── MATERIAL FOR THE TASK ──

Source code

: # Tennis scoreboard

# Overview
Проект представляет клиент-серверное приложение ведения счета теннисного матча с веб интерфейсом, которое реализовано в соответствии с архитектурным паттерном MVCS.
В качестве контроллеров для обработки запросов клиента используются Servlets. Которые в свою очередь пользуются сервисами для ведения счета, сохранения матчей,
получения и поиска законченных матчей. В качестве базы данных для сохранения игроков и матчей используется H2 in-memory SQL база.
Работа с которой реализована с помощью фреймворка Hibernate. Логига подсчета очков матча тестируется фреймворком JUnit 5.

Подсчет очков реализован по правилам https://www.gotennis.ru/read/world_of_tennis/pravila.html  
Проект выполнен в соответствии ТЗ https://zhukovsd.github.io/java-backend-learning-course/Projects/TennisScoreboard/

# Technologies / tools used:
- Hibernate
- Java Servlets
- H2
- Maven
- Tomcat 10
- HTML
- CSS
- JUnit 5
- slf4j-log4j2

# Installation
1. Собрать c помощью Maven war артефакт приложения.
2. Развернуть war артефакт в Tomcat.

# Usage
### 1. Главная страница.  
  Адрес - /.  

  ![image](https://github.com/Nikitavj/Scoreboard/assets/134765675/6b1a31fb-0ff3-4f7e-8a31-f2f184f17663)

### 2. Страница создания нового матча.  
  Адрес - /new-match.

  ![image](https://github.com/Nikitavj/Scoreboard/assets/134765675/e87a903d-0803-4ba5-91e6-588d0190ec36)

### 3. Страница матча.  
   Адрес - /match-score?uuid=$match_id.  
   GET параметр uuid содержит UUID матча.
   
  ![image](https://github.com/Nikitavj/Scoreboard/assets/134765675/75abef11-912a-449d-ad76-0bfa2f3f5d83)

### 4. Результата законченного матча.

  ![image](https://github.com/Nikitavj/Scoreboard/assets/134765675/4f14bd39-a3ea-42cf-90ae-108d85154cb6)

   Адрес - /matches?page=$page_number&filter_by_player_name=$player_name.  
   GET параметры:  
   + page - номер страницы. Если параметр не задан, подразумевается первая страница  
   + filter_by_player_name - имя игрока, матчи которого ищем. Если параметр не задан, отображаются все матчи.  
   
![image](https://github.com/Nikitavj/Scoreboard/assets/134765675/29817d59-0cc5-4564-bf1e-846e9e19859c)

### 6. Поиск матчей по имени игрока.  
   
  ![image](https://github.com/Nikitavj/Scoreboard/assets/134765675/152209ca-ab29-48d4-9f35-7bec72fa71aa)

───

*PROBLEM*:
Given the records above, return exactly the lines starting at the line containing "Адрес - /new-match." and ending at the line containing "### 6. Поиск матчей по имени игрока.", including both.

*OUTPUT BELOW*:
  Адрес - /new-match.

  ![image](https://github.com/Nikitavj/Scoreboard/assets/134765675/e87a903d-0803-4ba5-91e6-588d0190ec36)

### 3. Страница матча.  
   Адрес - /match-score?uuid=$match_id.  
   GET параметр uuid содержит UUID матча.
   
  ![image](https://github.com/Nikitavj/Scoreboard/assets/134765675/75abef11-912a-449d-ad76-0bfa2f3f5d83)

### 4. Результата законченного матча.

  ![image](https://github.com/Nikitavj/Scoreboard/assets/134765675/4f14bd39-a3ea-42cf-90ae-108d85154cb6)

   Адрес - /matches?page=$page_number&filter_by_player_name=$player_name.  
   GET параметры:  
   + page - номер страницы. Если параметр не задан, подразумевается первая страница  
   + filter_by_player_name - имя игрока, матчи которого ищем. Если параметр не задан, отображаются все матчи.  
   
![image](https://github.com/Nikitavj/Scoreboard/assets/134765675/29817d59-0cc5-4564-bf1e-846e9e19859c)

### 6. Поиск матчей по имени игрока.  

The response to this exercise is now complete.